- _TEXTO FORNECIDO_:

Lamentavelmente, a crise de finais dos anos 1980, a invasão militar estadunidense no Natal de 1989 e o tsunami neoliberal que veio em seguida, devastaram moralmente à República, até o extremo de que seu povo foi capaz de eleger um governo tão peculiar como o que agora reina no país. Porém, parafraseando a conhecida advertência de Omar Torrijos, não há mal regime que dure demasiado nem povo que o aguente. E a permissividade deste povo já está chegando a seu limite.
Claro que tal consórcio transnacional tem recursos de sobra para gastar na compra de porta-vozes e versões com que enganar a opinião pública local e estrangeira. Porém, como Panamá é um país que é grande por suas proezas históricas mas pequeno de tamanho, logo se espalhou que determinados membros da Junta Diretora da Autoridade do Canal tinham “recebido chamadas”. E nos  meios de comunicação, por sua vez, já aparecem os “especialistas” alarmando com o suposto desastre financeiro que a demora nas obras de ampliação do Canal ocasionaria ao país, ou engenhando-se para desacreditar as motivações da firmeza moral e técnica da administração do Canal.

- _INSTRUÇÕES_: Transcreva, palavra por palavra, o texto inteiro sobre o Panamá e o Canal. A listagem provém de uma fonte distinta da do texto.

- _DADOS COLETADOS_:
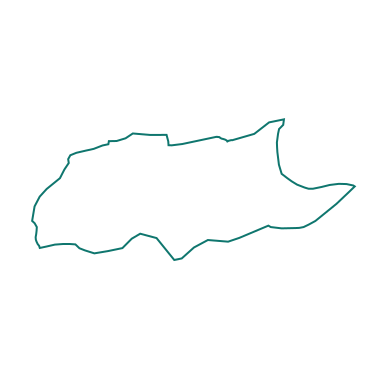 Oye, Ekiti, Nigeria (Equal Earth projection), rotated 83°
{"feature_id": "59680162B43824241108050", "entity_name": "Oye", "entity_type": "district", "adm_level": 2, "iso_a3": "NGA", "parent_name": "Nigeria", "parent_adm1": "Ekiti", "projection": "equal_earth", "projection_center": [5.315, 7.904], "detail": "fine", "context": "isolated", "style": "outline", "palette": "teal", "viewbox_px": 384, "rotation_deg": 83, "n_neighbors": 0, "source": "geoboundaries", "source_scale": "gbopen_adm2", "svg_char_len": 1820}
<svg xmlns="http://www.w3.org/2000/svg" viewBox="0 0 384 384"><g transform="rotate(83 192 192)"><path d="M229.0,349.9L228.4,343.2L227.5,334.5L227.9,326.3L228.8,319.2L229.8,314.1L234.1,310.6L236.9,305.4L241.0,296.4L240.4,282.5L239.2,267.9L231.0,257.5L227.1,248.5L233.4,232.8L257.3,217.9L256.7,210.3L247.3,196.8L241.6,182.1L245.7,162.2L243.3,150.6L234.7,120.3L236.4,118.1L239.0,107.5L240.4,93.7L240.7,89.8L240.4,85.5L238.6,80.2L235.8,73.1L221.4,50.1L210.9,35.9L206.3,29.8L205.2,31.1L203.0,37.5L202.7,39.3L201.8,45.3L201.8,54.4L202.8,62.8L203.5,71.6L203.0,75.8L202.1,77.9L201.3,79.7L197.5,86.8L193.6,91.7L190.0,95.6L184.9,100.8L175.5,102.4L172.2,102.4L163.6,102.4L162.8,102.4L157.9,102.1L153.2,101.7L144.7,99.5L140.1,97.9L136.5,93.3L131.1,91.9L132.3,107.0L141.9,123.1L145.5,145.7L145.4,146.2L145.3,146.9L145.3,147.0L145.4,147.3L145.4,147.8L145.5,148.2L145.5,148.5L145.6,149.0L145.6,149.4L145.7,149.7L145.7,149.8L145.8,149.9L145.9,150.0L146.0,150.6L146.1,150.8L145.1,151.3L144.5,152.1L143.9,153.0L143.5,153.9L143.1,154.8L143.0,155.0L142.9,155.3L142.9,155.6L142.7,155.9L142.5,156.2L142.3,156.6L142.1,156.9L142.0,157.1L141.9,157.2L141.7,157.4L141.4,157.6L141.2,157.8L141.0,158.0L140.9,158.1L140.9,158.4L140.8,158.6L140.7,158.8L140.6,159.3L140.5,159.7L140.5,159.8L140.4,159.9L140.4,160.2L140.4,160.4L140.4,160.6L140.3,160.8L140.2,161.0L143.2,195.8L143.2,206.4L142.7,209.6L138.8,209.4L132.2,210.3L130.3,226.4L128.9,233.1L126.7,243.6L130.6,251.4L132.2,260.6L131.4,268.3L134.4,269.2L134.9,275.1L137.2,284.2L137.6,288.0L137.9,291.6L139.0,302.0L140.7,308.3L144.3,310.9L148.2,310.8L154.1,315.9L162.2,321.4L171.3,335.9L178.0,343.7L187.1,350.0L201.2,354.2L203.8,352.0L207.9,350.3L211.6,351.0L214.9,351.8L217.8,352.7L220.3,352.8L222.2,352.4L224.9,351.5L226.8,350.3L229.0,349.9Z" fill="none" stroke="#0f766e" stroke-width="2"/></g></svg>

- _RESPOSTA COMPLETA_:
Lamentavelmente, a crise de finais dos anos 1980, a invasão militar estadunidense no Natal de 1989 e o tsunami neoliberal que veio em seguida, devastaram moralmente à República, até o extremo de que seu povo foi capaz de eleger um governo tão peculiar como o que agora reina no país. Porém, parafraseando a conhecida advertência de Omar Torrijos, não há mal regime que dure demasiado nem povo que o aguente. E a permissividade deste povo já está chegando a seu limite.
Claro que tal consórcio transnacional tem recursos de sobra para gastar na compra de porta-vozes e versões com que enganar a opinião pública local e estrangeira. Porém, como Panamá é um país que é grande por suas proezas históricas mas pequeno de tamanho, logo se espalhou que determinados membros da Junta Diretora da Autoridade do Canal tinham “recebido chamadas”. E nos  meios de comunicação, por sua vez, já aparecem os “especialistas” alarmando com o suposto desastre financeiro que a demora nas obras de ampliação do Canal ocasionaria ao país, ou engenhando-se para desacreditar as motivações da firmeza moral e técnica da administração do Canal.